Riproduci fedelmente tutte le righe dei dati qui sotto, senza riportare le immagini.

● **Dati forniti**:
+---+

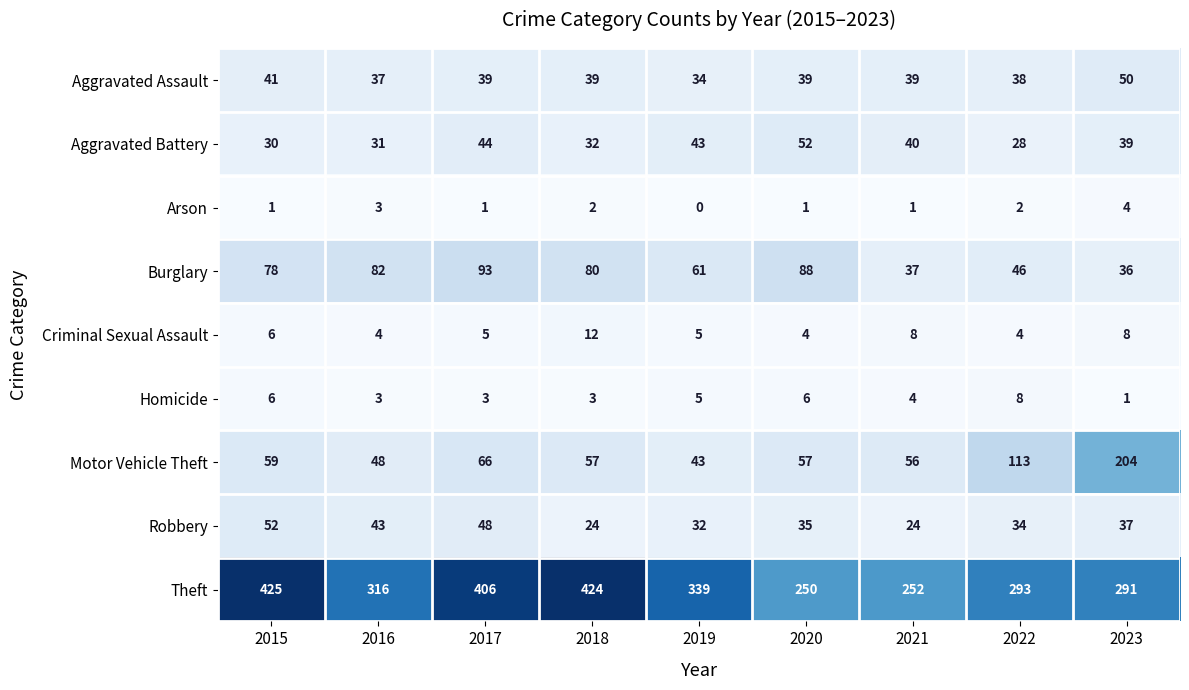

How many values in the Aggravated Assault series are below 39?

3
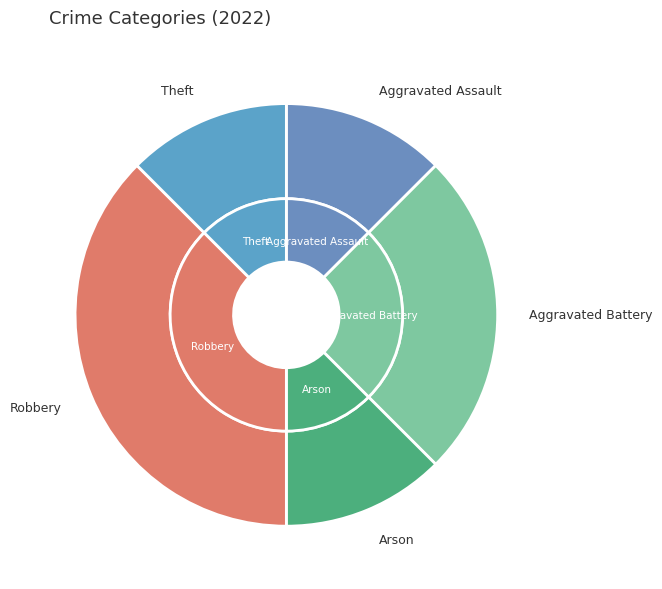

Rank the categories by value from highest to lowest.

Robbery, Aggravated Battery, Aggravated Assault, Arson, Theft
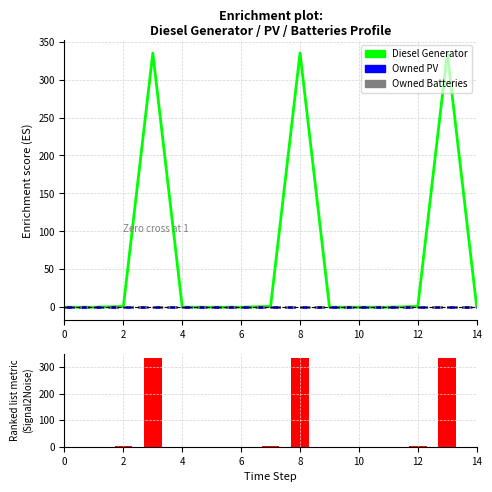

How many series are shown in this chart?

3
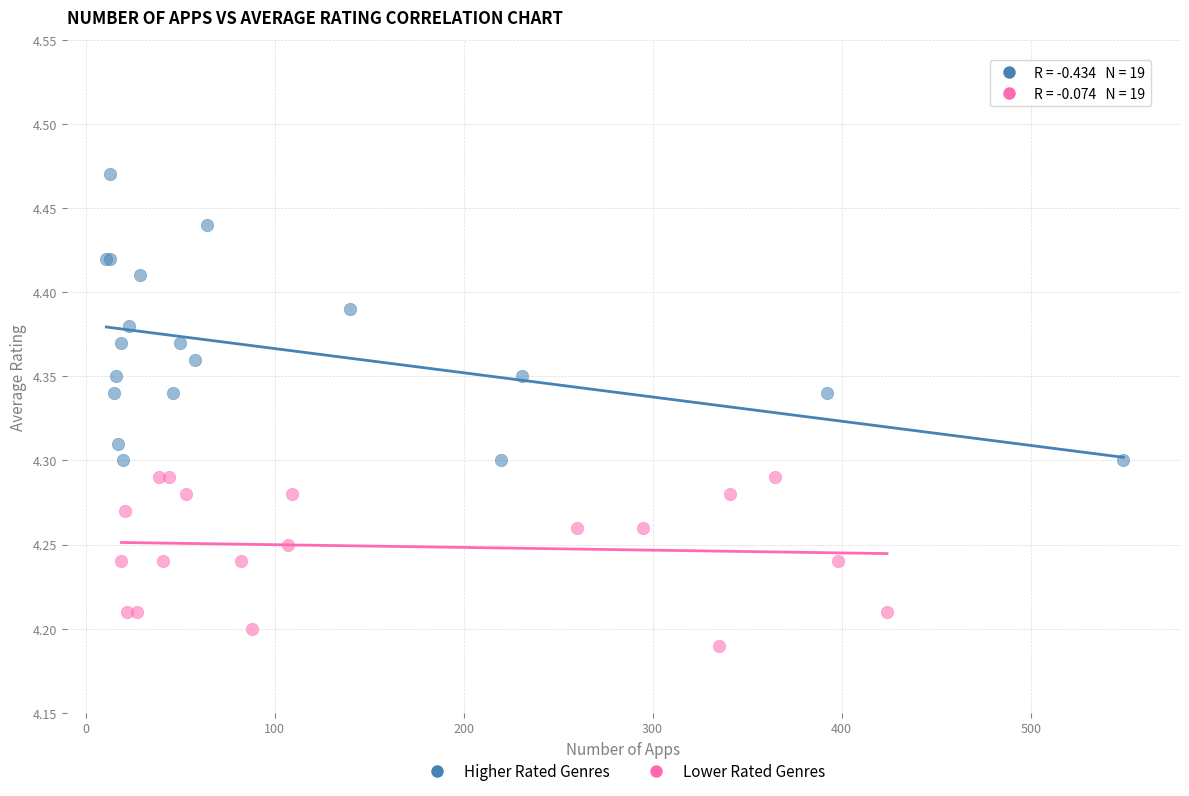

Which series has the largest Y range (max minus min)?

Higher Rated Genres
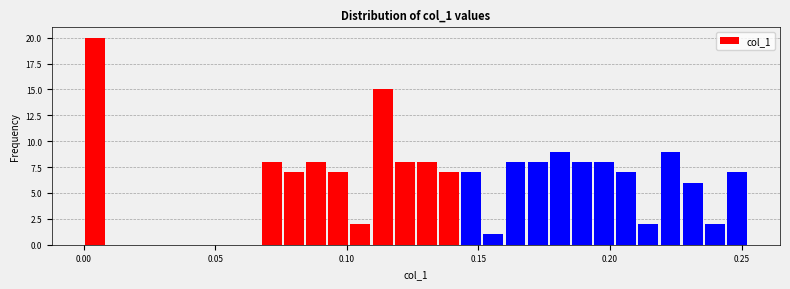

Around what value on the x-axis is the tallest bar? Give the approximate position of its centre, as read against the axis.

0.005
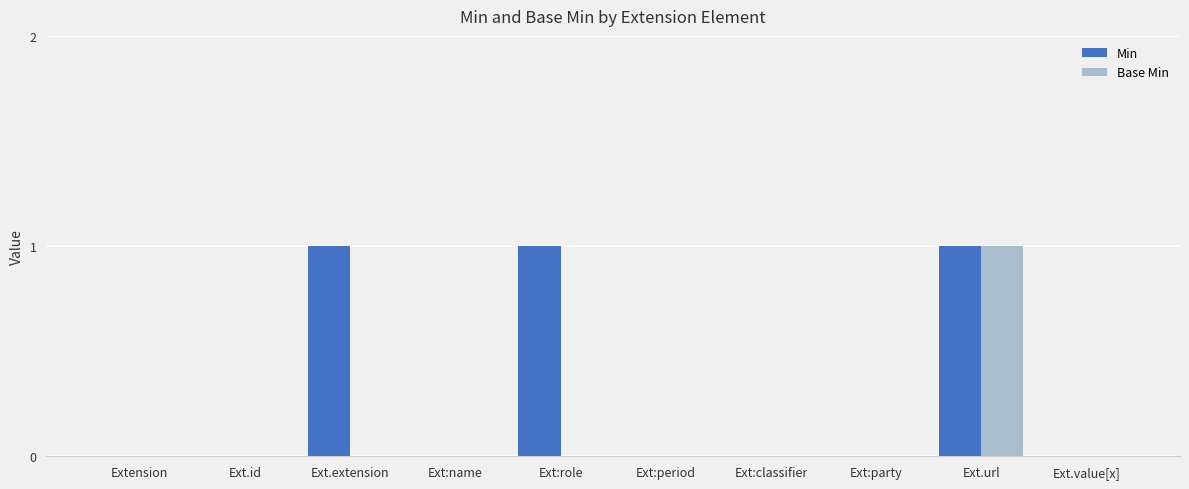

Is it true that Base Min equals 0 at Ext:name?

True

+---+

● **Risultato dell'esercizio**:
How many values in the Aggravated Assault series are below 39?

3

Rank the categories by value from highest to lowest.

Robbery, Aggravated Battery, Aggravated Assault, Arson, Theft

How many series are shown in this chart?

3

Which series has the largest Y range (max minus min)?

Higher Rated Genres

Around what value on the x-axis is the tallest bar? Give the approximate position of its centre, as read against the axis.

0.005

Is it true that Base Min equals 0 at Ext:name?

True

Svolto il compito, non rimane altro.